Pour collecter de l’information et être en contact régulier avec le BND, la CIA s’est installée dans une base secrète à Munich, puis au dernier étage d’un immeuble jouxtant le consulat américain. Une aide technique a été fournie par Motorola outre-Atlantique et par Siemens outre-Rhin. À la faveur de cette collaboration, Bonn aurait aimé signer le pacte des Five Eyes, qui engage les États-Unis, le Royaume-Uni, l’Australie, la Nouvelle-Zélande et le Canada à partager des informations issues du renseignement. Mais « à sa grande frustration », ça n’a pas été le cas, écrit le Washington Post.

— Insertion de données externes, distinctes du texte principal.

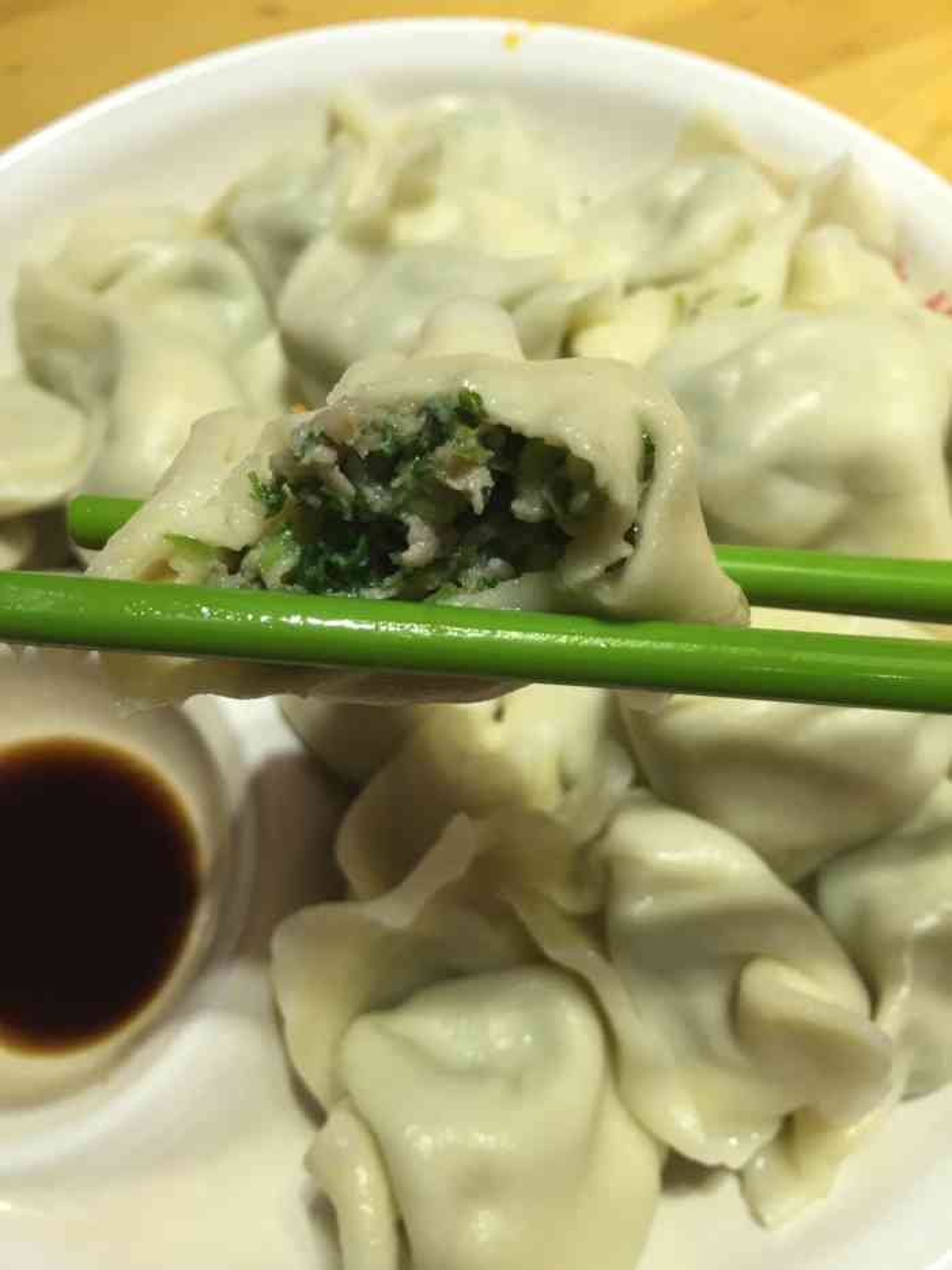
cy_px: 635
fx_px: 1063
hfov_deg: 48.2
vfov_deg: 61.7
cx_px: 476
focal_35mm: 29
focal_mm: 4.15
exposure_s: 1/33
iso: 32
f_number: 2.2
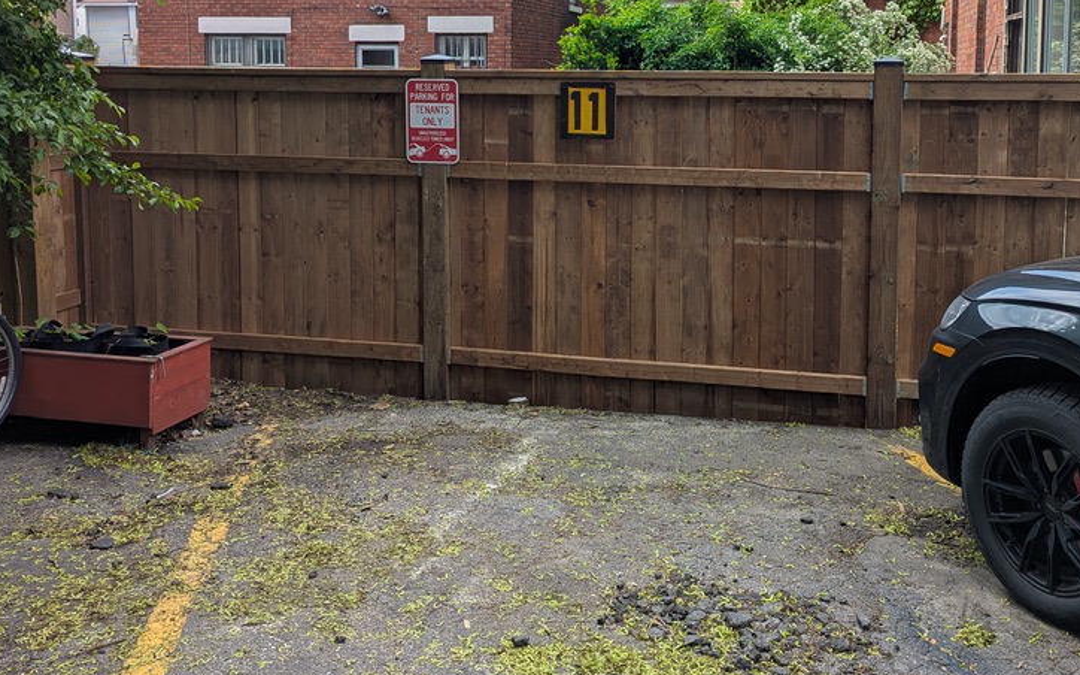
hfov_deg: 53.7
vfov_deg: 34.6
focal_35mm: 36
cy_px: 178
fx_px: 1059
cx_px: 635
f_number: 1.85
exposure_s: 1/2020
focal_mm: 6.81
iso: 45
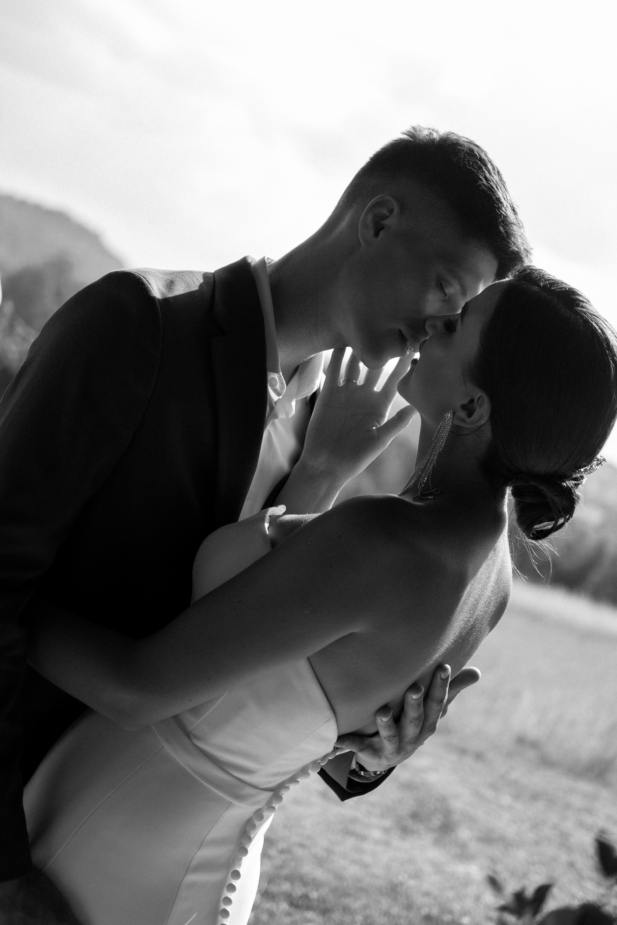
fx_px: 1362
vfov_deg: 37.5
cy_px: 462
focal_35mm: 53
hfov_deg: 25.5
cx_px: 308
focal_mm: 35
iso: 160
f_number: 2
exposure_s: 1/1800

À en croire l’ancien directeur du BND, Wolbert Smidt, les États-Unis « voulaient traiter avec les alliés comme avec des pays du tiers monde ». Un autre responsable de l’agence estime que, du point de vue américain, « il n’y a pas d’ami dans le monde du renseignement ». Après la chute du mur de Berlin, les dirigeants allemand ont commencé à craindre un scandale de nature à hypothéquer leurs relations avec l’Union européenne en germe. Après l’arrestation de l’ingénieur de Crypto AG Hans Bühler en Iran, en 1992, le chef du BND, Konrad Porzner, a confié à son homologue de la CIA, James Woolsey, que le gouvernement allemand ne soutenait plus le projet. Alors la CIA a racheté les parts allemandes dans l’entreprise. Elle a finalement été revendue et scindée en 2018.
Au BND, certains ont regretté cette décision. Comment pouvait-on liquider un programme auquel l’Allemagne avait tant contribué ? Il s’en est trouvé pour vanter les mérites de la collaboration avec les services américains. En 2013, Edward Snowden a prouvé que le téléphone d’Angela Merkel avait été mis sur écoute par la NSA mais aussi que cette même NSA se servait des Allemands pour espionner en Europe. C’était la confirmation que, du point de vue de Washington, « il n’y a pas d’ami dans le monde du renseignement ». On sait maintenant que Berlin partage cette philosophie.